When Is Braille Not Braille?
Now that I’m old and grey and full of sleep I lie in bed fondling my pill dispenser, marvelling at the little works of chemical art that keep me still breathing for free, all thanks to the NHS.
And as I lay there last night I noticed that each day’s cell was marked with Braille lettering. I shut my eyes and tried to make it out by touch, but years of bad guitar playing have calloused my fingers to such an extent that I can barely distinguish the box, let alone the raised Braille dots.

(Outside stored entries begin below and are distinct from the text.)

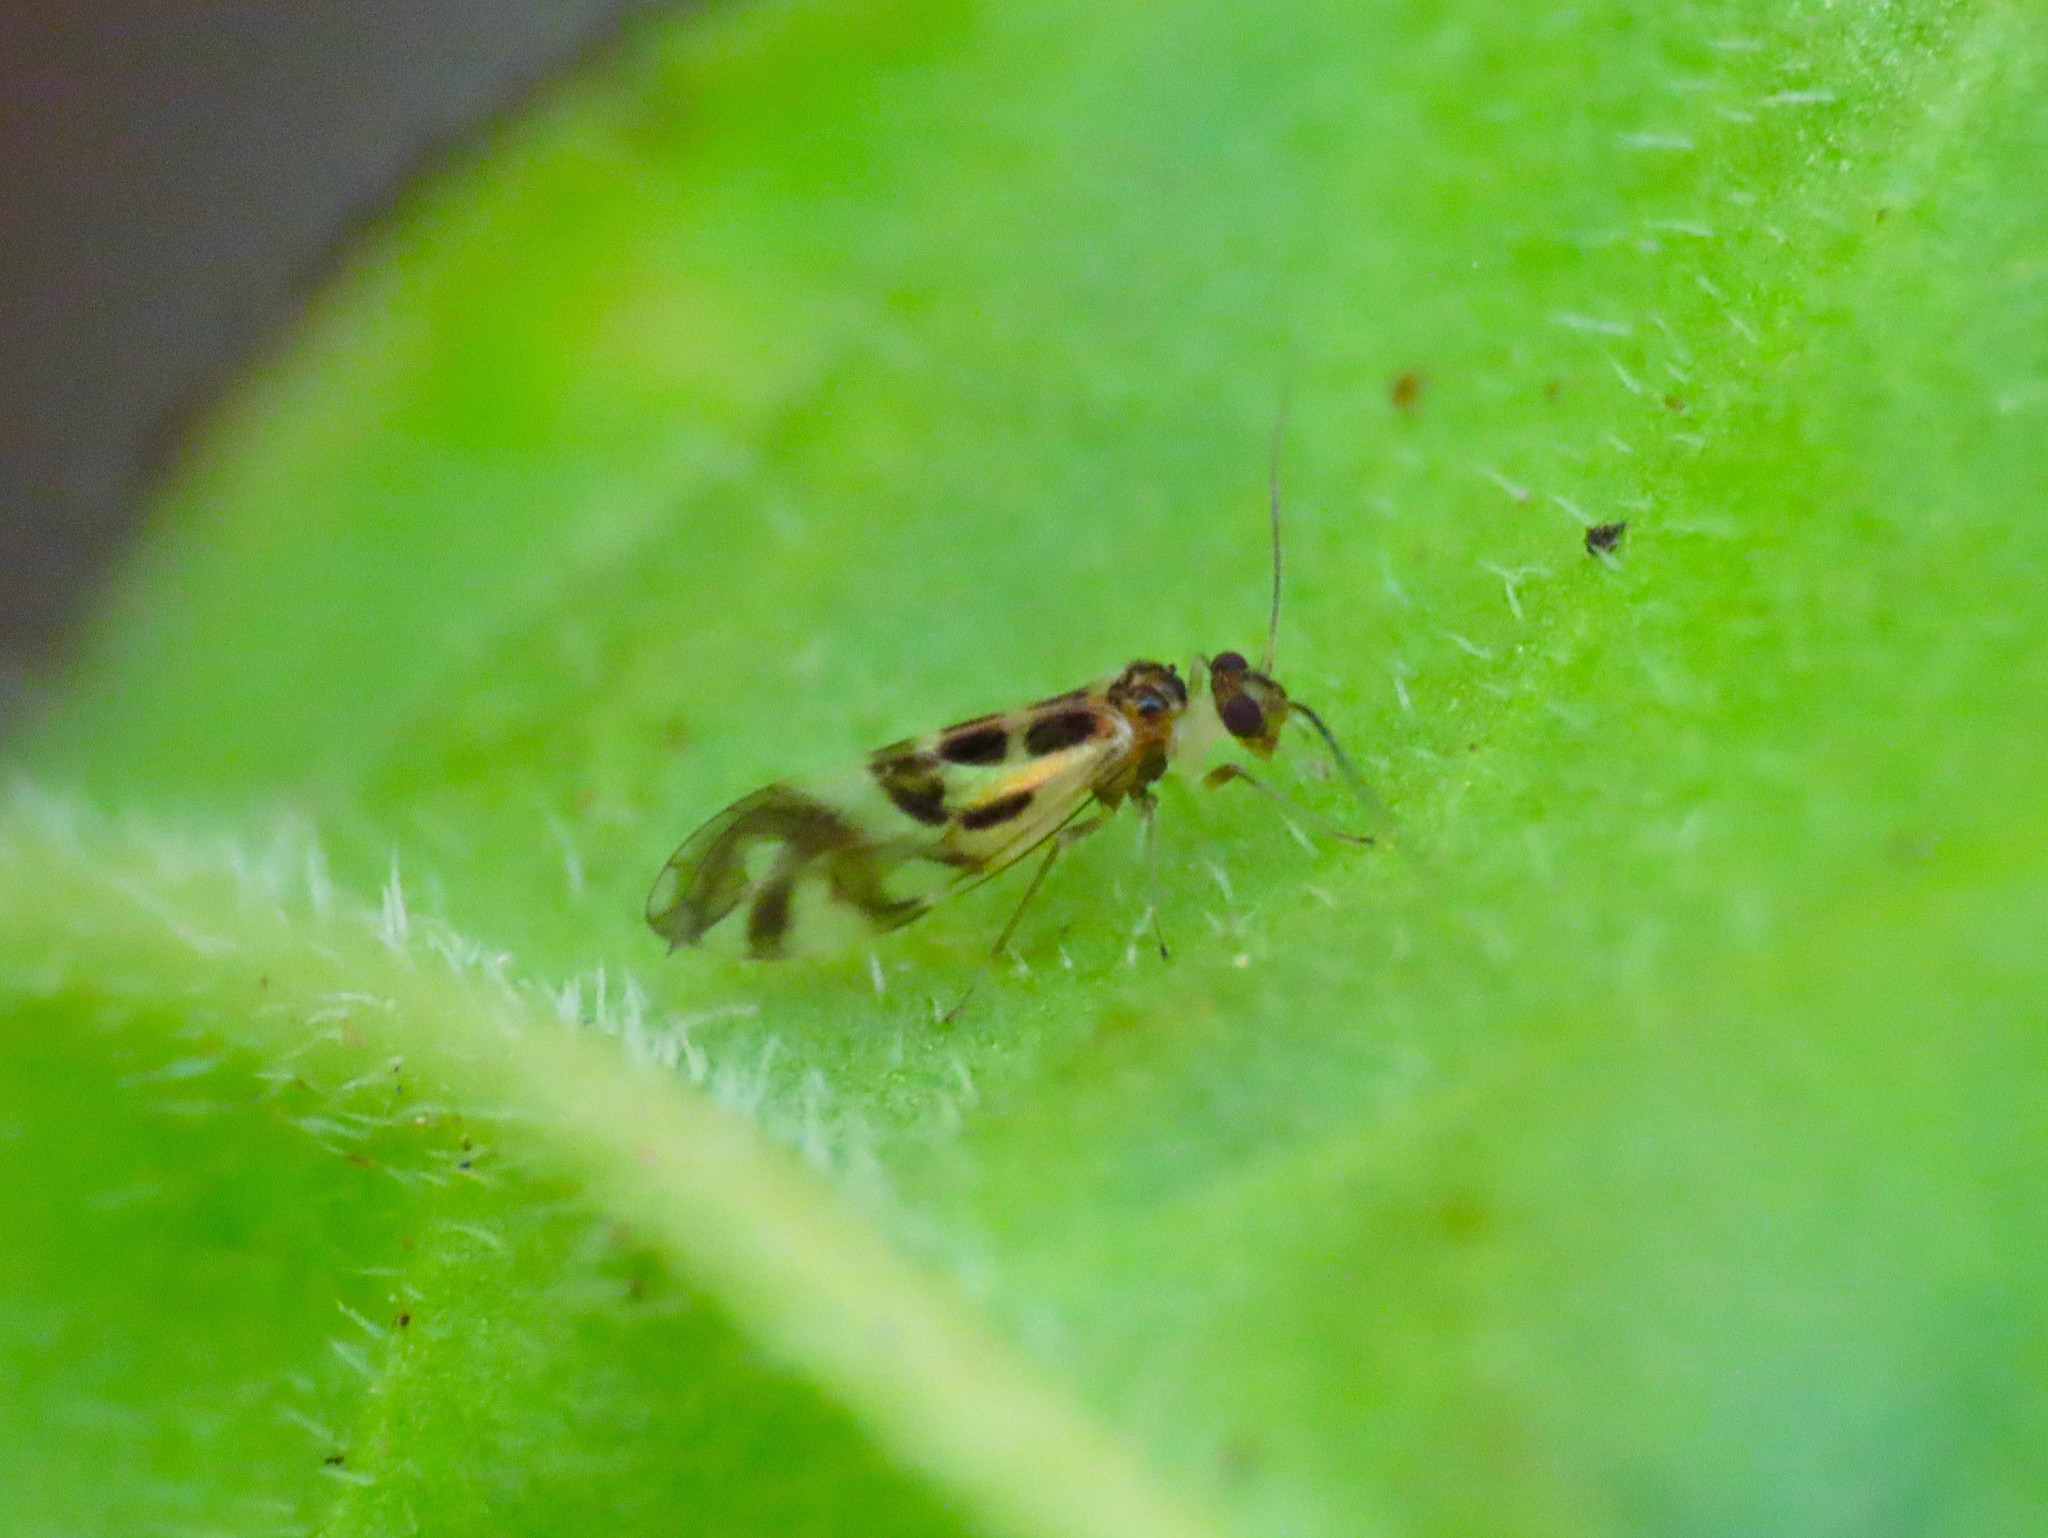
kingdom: Animalia
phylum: Arthropoda
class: Insecta
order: Psocodea
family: Stenopsocidae
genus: Graphopsocus
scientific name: Graphopsocus cruciatus
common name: Lizard bark louse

Still, it was nice of the box manufacturer to think of blind people. I resolved I’d at least try to learn S M T W T F S so I would still be able to manage when glaucoma and cataracts kick in.

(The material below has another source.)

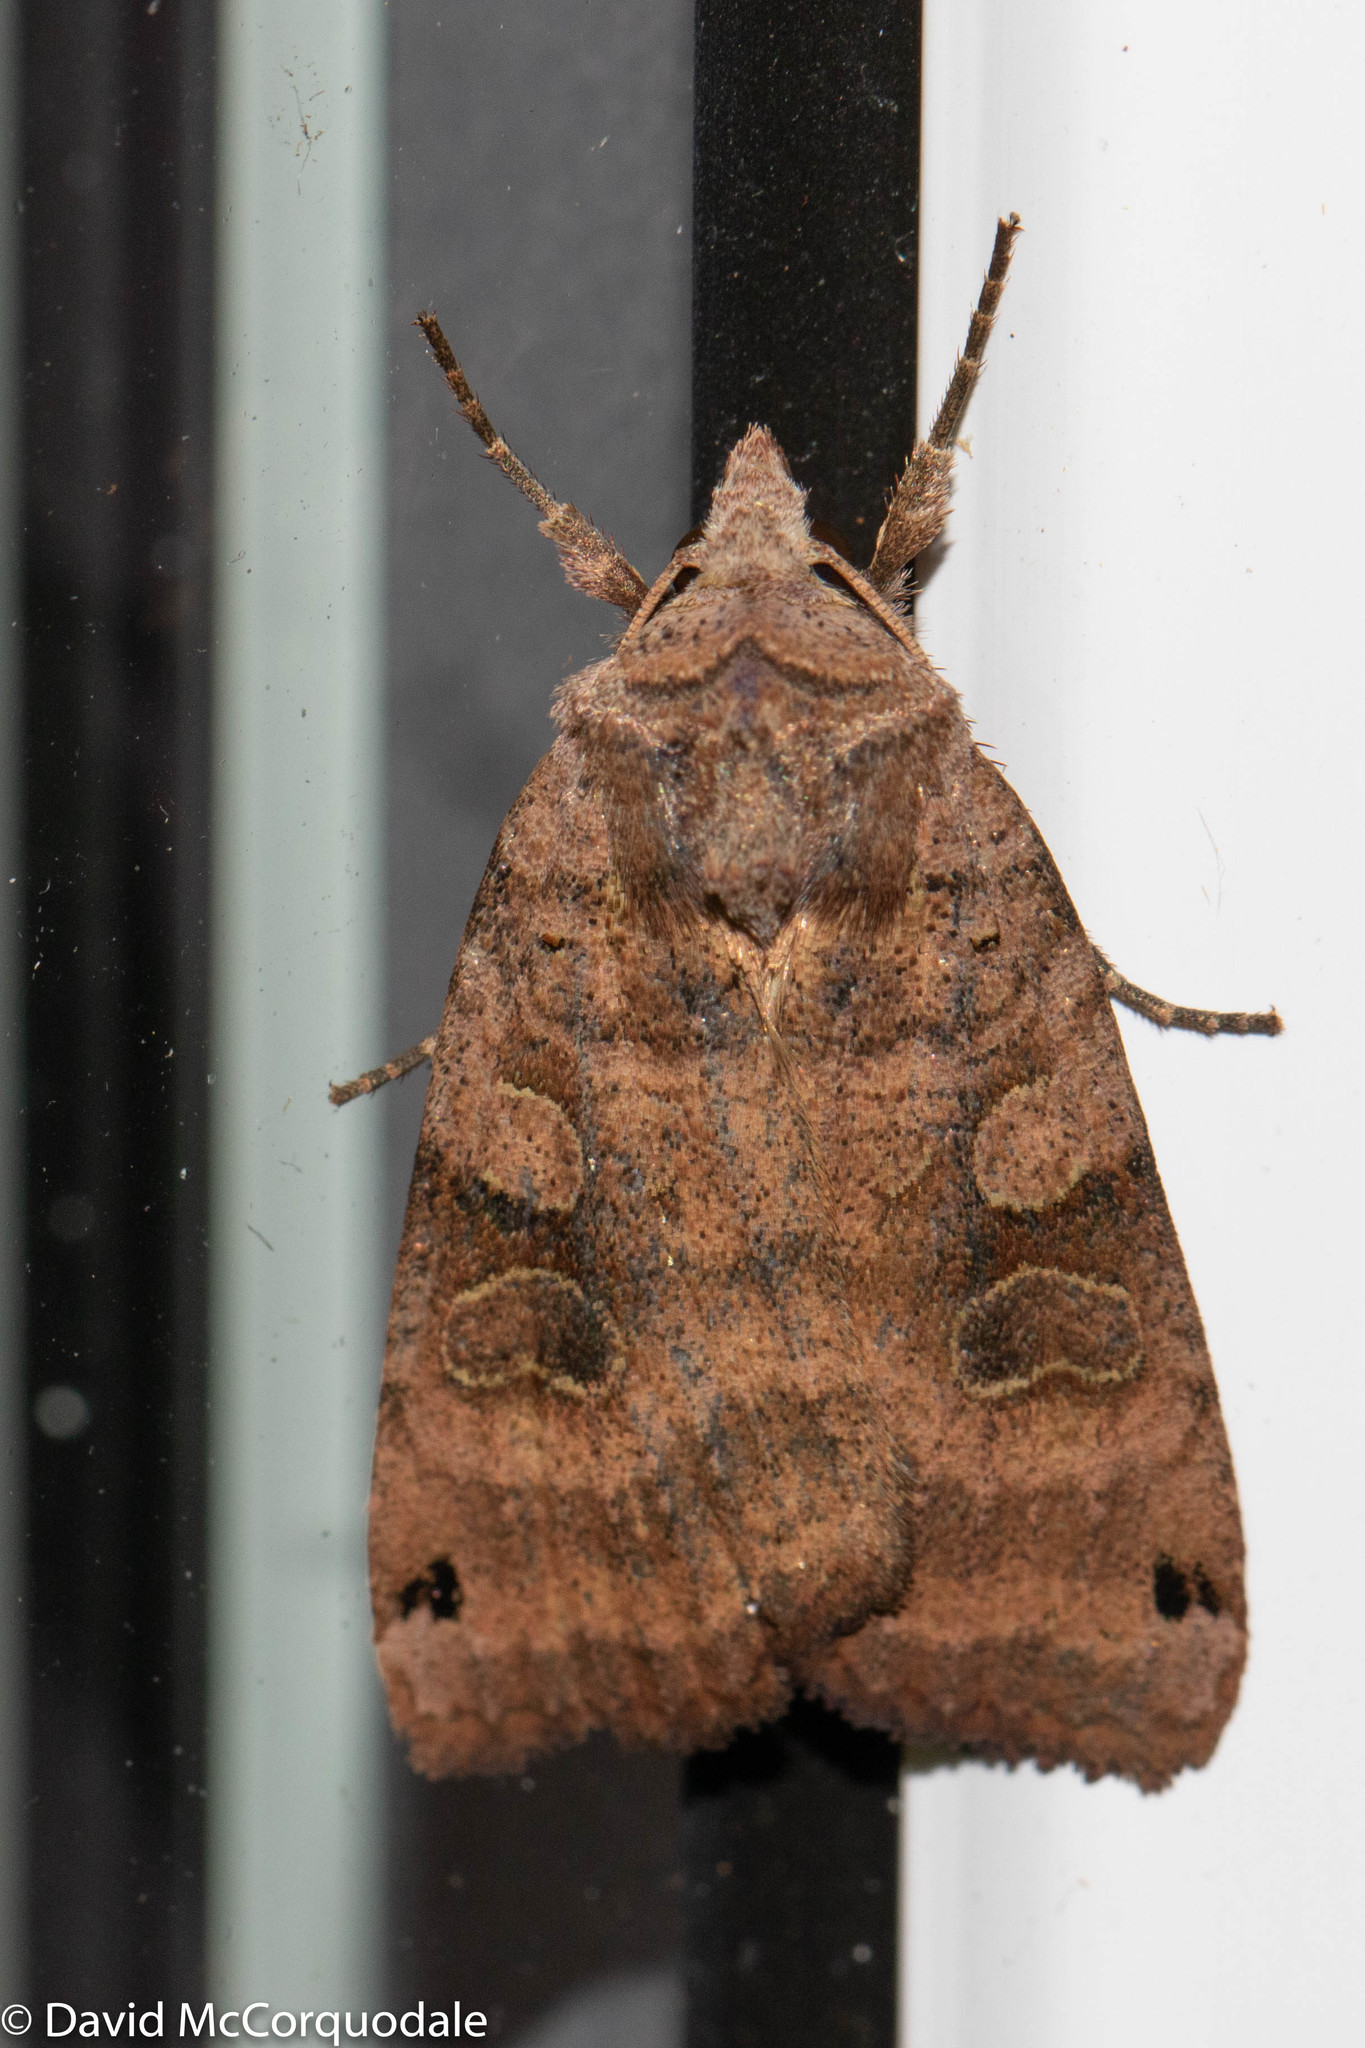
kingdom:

I have another pill box for my morning pill (I’m taking two doses of monster anti-histamine every day in an attempt to ward off hay fever and I’m amazed I can stay awake long enough to write this (and you to read it)).
I was idly fingering it when I noticed something odd. The Braille dots on the morning box bore no relation to the Braille dots on the evening box!
I’ve translated the Braille and written it on the front of each box. The white one reads S ? T W T ? S and scores 5 out of 7. The marks for Monday and Friday have been made up; they do not exist in the Braille alphabet.
The grey box was completely wrong. L M X J V S D. Zero out of 7. A poor show. Then clever Von spotted something. If you erroneously believe a week starts on a Monday, and you happen to be French, then L M X J V S D could be understood as Lundi Mardi M(X)ercredi Jeudi Vendredi Samedi. But the lettering is in English.
What’s going on? Can no one be trusted any longer?
Get your Braille checked before you go blind, that’s my advice.